Can you retype every record below exactly as written?
____________
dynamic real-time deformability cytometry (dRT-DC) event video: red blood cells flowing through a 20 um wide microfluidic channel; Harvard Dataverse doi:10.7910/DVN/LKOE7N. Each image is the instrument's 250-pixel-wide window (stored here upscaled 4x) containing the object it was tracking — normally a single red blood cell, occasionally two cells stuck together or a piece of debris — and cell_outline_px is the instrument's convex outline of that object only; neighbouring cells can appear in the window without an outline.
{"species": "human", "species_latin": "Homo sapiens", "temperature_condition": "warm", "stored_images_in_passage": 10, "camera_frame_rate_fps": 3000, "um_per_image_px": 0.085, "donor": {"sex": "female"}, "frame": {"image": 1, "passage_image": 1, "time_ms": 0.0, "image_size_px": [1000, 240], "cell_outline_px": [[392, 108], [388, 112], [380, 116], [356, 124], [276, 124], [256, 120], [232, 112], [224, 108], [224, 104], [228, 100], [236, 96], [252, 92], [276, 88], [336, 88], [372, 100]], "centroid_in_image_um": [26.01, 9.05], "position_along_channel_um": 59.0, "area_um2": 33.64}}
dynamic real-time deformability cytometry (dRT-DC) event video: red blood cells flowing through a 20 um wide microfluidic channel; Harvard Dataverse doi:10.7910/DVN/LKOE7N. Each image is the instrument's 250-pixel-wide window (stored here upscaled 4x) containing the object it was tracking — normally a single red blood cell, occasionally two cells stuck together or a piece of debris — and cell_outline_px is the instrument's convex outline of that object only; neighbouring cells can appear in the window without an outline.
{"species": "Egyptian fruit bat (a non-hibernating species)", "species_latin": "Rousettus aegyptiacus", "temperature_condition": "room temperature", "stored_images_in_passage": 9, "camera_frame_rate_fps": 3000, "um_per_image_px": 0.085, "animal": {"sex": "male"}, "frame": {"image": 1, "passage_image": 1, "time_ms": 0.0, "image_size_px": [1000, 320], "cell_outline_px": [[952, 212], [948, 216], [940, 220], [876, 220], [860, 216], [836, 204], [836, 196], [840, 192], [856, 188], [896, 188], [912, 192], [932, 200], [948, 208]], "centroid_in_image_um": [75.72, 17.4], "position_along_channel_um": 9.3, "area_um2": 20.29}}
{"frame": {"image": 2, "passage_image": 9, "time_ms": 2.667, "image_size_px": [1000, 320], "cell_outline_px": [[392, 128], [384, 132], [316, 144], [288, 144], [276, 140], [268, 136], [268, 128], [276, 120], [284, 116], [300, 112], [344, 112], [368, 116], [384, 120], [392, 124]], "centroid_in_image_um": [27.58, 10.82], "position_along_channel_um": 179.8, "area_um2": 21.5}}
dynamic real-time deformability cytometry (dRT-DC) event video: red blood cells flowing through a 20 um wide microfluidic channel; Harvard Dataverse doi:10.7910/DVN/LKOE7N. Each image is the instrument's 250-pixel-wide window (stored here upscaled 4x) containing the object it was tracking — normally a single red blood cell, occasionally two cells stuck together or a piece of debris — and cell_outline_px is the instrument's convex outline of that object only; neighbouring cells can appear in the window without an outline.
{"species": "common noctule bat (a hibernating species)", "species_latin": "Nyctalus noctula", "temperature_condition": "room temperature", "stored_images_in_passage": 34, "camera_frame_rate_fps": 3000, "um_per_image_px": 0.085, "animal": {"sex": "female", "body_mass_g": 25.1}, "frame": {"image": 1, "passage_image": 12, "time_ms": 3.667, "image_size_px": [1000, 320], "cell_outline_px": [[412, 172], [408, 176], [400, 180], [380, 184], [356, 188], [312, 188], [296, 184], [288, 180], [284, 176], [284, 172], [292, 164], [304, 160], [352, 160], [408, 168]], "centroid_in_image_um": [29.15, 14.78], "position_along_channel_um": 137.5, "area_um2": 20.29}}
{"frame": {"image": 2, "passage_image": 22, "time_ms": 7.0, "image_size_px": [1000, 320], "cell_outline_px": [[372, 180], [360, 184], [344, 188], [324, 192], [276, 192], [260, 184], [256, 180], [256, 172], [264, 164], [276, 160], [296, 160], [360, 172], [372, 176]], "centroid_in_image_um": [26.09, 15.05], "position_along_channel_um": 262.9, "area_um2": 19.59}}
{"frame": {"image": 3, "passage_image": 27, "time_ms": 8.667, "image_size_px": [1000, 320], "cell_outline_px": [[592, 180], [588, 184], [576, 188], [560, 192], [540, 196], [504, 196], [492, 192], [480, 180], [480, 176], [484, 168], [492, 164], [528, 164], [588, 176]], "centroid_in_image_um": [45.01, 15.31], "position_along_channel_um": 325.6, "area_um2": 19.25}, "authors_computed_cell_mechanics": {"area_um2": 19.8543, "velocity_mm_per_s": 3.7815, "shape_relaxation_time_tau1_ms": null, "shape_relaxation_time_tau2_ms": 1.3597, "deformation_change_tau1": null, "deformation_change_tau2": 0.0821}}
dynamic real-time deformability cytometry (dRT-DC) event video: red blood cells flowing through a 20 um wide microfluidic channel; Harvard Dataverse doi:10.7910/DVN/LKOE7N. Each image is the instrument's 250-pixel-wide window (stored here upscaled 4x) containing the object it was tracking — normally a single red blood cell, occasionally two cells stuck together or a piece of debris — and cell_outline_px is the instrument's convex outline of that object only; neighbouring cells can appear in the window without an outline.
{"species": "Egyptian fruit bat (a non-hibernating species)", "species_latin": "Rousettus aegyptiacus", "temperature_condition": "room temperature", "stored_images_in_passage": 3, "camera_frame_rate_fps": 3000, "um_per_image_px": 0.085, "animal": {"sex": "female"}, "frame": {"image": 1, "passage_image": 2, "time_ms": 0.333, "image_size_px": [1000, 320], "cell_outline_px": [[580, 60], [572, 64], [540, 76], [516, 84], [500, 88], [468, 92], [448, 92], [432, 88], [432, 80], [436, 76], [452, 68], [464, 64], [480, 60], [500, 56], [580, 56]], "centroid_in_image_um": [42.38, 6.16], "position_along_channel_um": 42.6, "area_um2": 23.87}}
____________
Finished task ::
dynamic real-time deformability cytometry (dRT-DC) event video: red blood cells flowing through a 20 um wide microfluidic channel; Harvard Dataverse doi:10.7910/DVN/LKOE7N. Each image is the instrument's 250-pixel-wide window (stored here upscaled 4x) containing the object it was tracking — normally a single red blood cell, occasionally two cells stuck together or a piece of debris — and cell_outline_px is the instrument's convex outline of that object only; neighbouring cells can appear in the window without an outline.
{"species": "human", "species_latin": "Homo sapiens", "temperature_condition": "warm", "stored_images_in_passage": 10, "camera_frame_rate_fps": 3000, "um_per_image_px": 0.085, "donor": {"sex": "female"}, "frame": {"image": 1, "passage_image": 1, "time_ms": 0.0, "image_size_px": [1000, 240], "cell_outline_px": [[392, 108], [388, 112], [380, 116], [356, 124], [276, 124], [256, 120], [232, 112], [224, 108], [224, 104], [228, 100], [236, 96], [252, 92], [276, 88], [336, 88], [372, 100]], "centroid_in_image_um": [26.01, 9.05], "position_along_channel_um": 59.0, "area_um2": 33.64}}
dynamic real-time deformability cytometry (dRT-DC) event video: red blood cells flowing through a 20 um wide microfluidic channel; Harvard Dataverse doi:10.7910/DVN/LKOE7N. Each image is the instrument's 250-pixel-wide window (stored here upscaled 4x) containing the object it was tracking — normally a single red blood cell, occasionally two cells stuck together or a piece of debris — and cell_outline_px is the instrument's convex outline of that object only; neighbouring cells can appear in the window without an outline.
{"species": "Egyptian fruit bat (a non-hibernating species)", "species_latin": "Rousettus aegyptiacus", "temperature_condition": "room temperature", "stored_images_in_passage": 9, "camera_frame_rate_fps": 3000, "um_per_image_px": 0.085, "animal": {"sex": "male"}, "frame": {"image": 1, "passage_image": 1, "time_ms": 0.0, "image_size_px": [1000, 320], "cell_outline_px": [[952, 212], [948, 216], [940, 220], [876, 220], [860, 216], [836, 204], [836, 196], [840, 192], [856, 188], [896, 188], [912, 192], [932, 200], [948, 208]], "centroid_in_image_um": [75.72, 17.4], "position_along_channel_um": 9.3, "area_um2": 20.29}}
{"frame": {"image": 2, "passage_image": 9, "time_ms": 2.667, "image_size_px": [1000, 320], "cell_outline_px": [[392, 128], [384, 132], [316, 144], [288, 144], [276, 140], [268, 136], [268, 128], [276, 120], [284, 116], [300, 112], [344, 112], [368, 116], [384, 120], [392, 124]], "centroid_in_image_um": [27.58, 10.82], "position_along_channel_um": 179.8, "area_um2": 21.5}}
dynamic real-time deformability cytometry (dRT-DC) event video: red blood cells flowing through a 20 um wide microfluidic channel; Harvard Dataverse doi:10.7910/DVN/LKOE7N. Each image is the instrument's 250-pixel-wide window (stored here upscaled 4x) containing the object it was tracking — normally a single red blood cell, occasionally two cells stuck together or a piece of debris — and cell_outline_px is the instrument's convex outline of that object only; neighbouring cells can appear in the window without an outline.
{"species": "common noctule bat (a hibernating species)", "species_latin": "Nyctalus noctula", "temperature_condition": "room temperature", "stored_images_in_passage": 34, "camera_frame_rate_fps": 3000, "um_per_image_px": 0.085, "animal": {"sex": "female", "body_mass_g": 25.1}, "frame": {"image": 1, "passage_image": 12, "time_ms": 3.667, "image_size_px": [1000, 320], "cell_outline_px": [[412, 172], [408, 176], [400, 180], [380, 184], [356, 188], [312, 188], [296, 184], [288, 180], [284, 176], [284, 172], [292, 164], [304, 160], [352, 160], [408, 168]], "centroid_in_image_um": [29.15, 14.78], "position_along_channel_um": 137.5, "area_um2": 20.29}}
{"frame": {"image": 2, "passage_image": 22, "time_ms": 7.0, "image_size_px": [1000, 320], "cell_outline_px": [[372, 180], [360, 184], [344, 188], [324, 192], [276, 192], [260, 184], [256, 180], [256, 172], [264, 164], [276, 160], [296, 160], [360, 172], [372, 176]], "centroid_in_image_um": [26.09, 15.05], "position_along_channel_um": 262.9, "area_um2": 19.59}}
{"frame": {"image": 3, "passage_image": 27, "time_ms": 8.667, "image_size_px": [1000, 320], "cell_outline_px": [[592, 180], [588, 184], [576, 188], [560, 192], [540, 196], [504, 196], [492, 192], [480, 180], [480, 176], [484, 168], [492, 164], [528, 164], [588, 176]], "centroid_in_image_um": [45.01, 15.31], "position_along_channel_um": 325.6, "area_um2": 19.25}, "authors_computed_cell_mechanics": {"area_um2": 19.8543, "velocity_mm_per_s": 3.7815, "shape_relaxation_time_tau1_ms": null, "shape_relaxation_time_tau2_ms": 1.3597, "deformation_change_tau1": null, "deformation_change_tau2": 0.0821}}
dynamic real-time deformability cytometry (dRT-DC) event video: red blood cells flowing through a 20 um wide microfluidic channel; Harvard Dataverse doi:10.7910/DVN/LKOE7N. Each image is the instrument's 250-pixel-wide window (stored here upscaled 4x) containing the object it was tracking — normally a single red blood cell, occasionally two cells stuck together or a piece of debris — and cell_outline_px is the instrument's convex outline of that object only; neighbouring cells can appear in the window without an outline.
{"species": "Egyptian fruit bat (a non-hibernating species)", "species_latin": "Rousettus aegyptiacus", "temperature_condition": "room temperature", "stored_images_in_passage": 3, "camera_frame_rate_fps": 3000, "um_per_image_px": 0.085, "animal": {"sex": "female"}, "frame": {"image": 1, "passage_image": 2, "time_ms": 0.333, "image_size_px": [1000, 320], "cell_outline_px": [[580, 60], [572, 64], [540, 76], [516, 84], [500, 88], [468, 92], [448, 92], [432, 88], [432, 80], [436, 76], [452, 68], [464, 64], [480, 60], [500, 56], [580, 56]], "centroid_in_image_um": [42.38, 6.16], "position_along_channel_um": 42.6, "area_um2": 23.87}}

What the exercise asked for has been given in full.